I can not find any direct reference of this 72% figure. Does anyone know where such a direct reference can be found in primary literature? Thank you.
REF: Betts, P., Astrophysics. Pediapress.
 A: I could not find a direct reference to that specific figure, but the answer seems to be in the equations (31) and (32) of the Taylor (1950) seminal paper.
Taylor derived the following numerical solutions for the total kinetic energy and total "heat energy" (i.e. the internal energy for an ideal gas) evaluated across the entire blast wave:
\begin{equation}
K.E. = 2 \pi (0.185) \rho_0 A^2 = 1.164 \rho_0 A^2
\end{equation}
\begin{equation}
H.E. = \frac{4 \pi}{(1.4)(0.4)} (0.187) \rho_0 A^2 = 4.196 \rho_0 A^2
\end{equation}
Where $A^2$ is a constant and $\rho_0$ is the density of the undisturbed medium.
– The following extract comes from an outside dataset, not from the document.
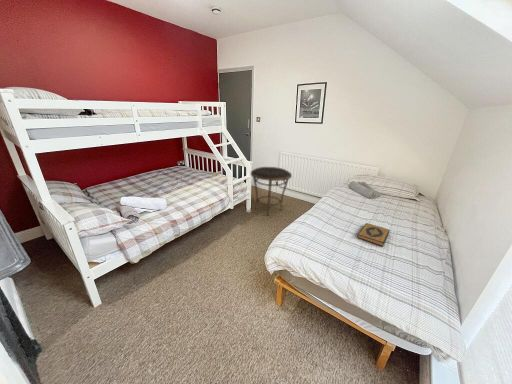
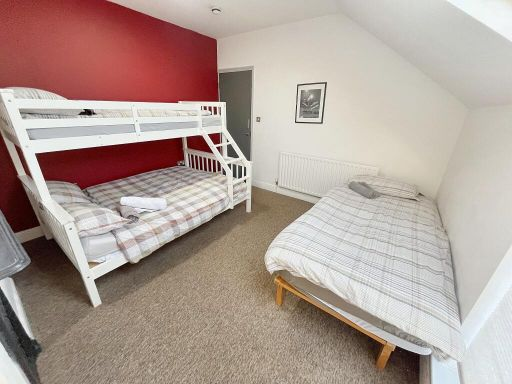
- hardback book [356,222,391,247]
- side table [250,166,293,216]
The numerical constants are all relative to the adopted adiabatic index (in the equations above, $\gamma = 1.4$).
As you can see, the ratio of Eq. (31) and (32) yields $(H.E.) / (K.E. + H.E.) \sim 78\%$. I assume that injecting a different value of $\gamma$ in the calculation of the constants would allow to obtain your figure.
In fact, Chevalier (1976) does state that the Sedov-Taylor solutions yields a kinetic energy that represents either 20% (assuming $\gamma=4/3$) or 30% (assuming $\gamma=5/3$) of the total energy. I suppose that R. Chevalier might have truncated from 72% to 70%, hence your figure would be true for $\gamma=5/3$.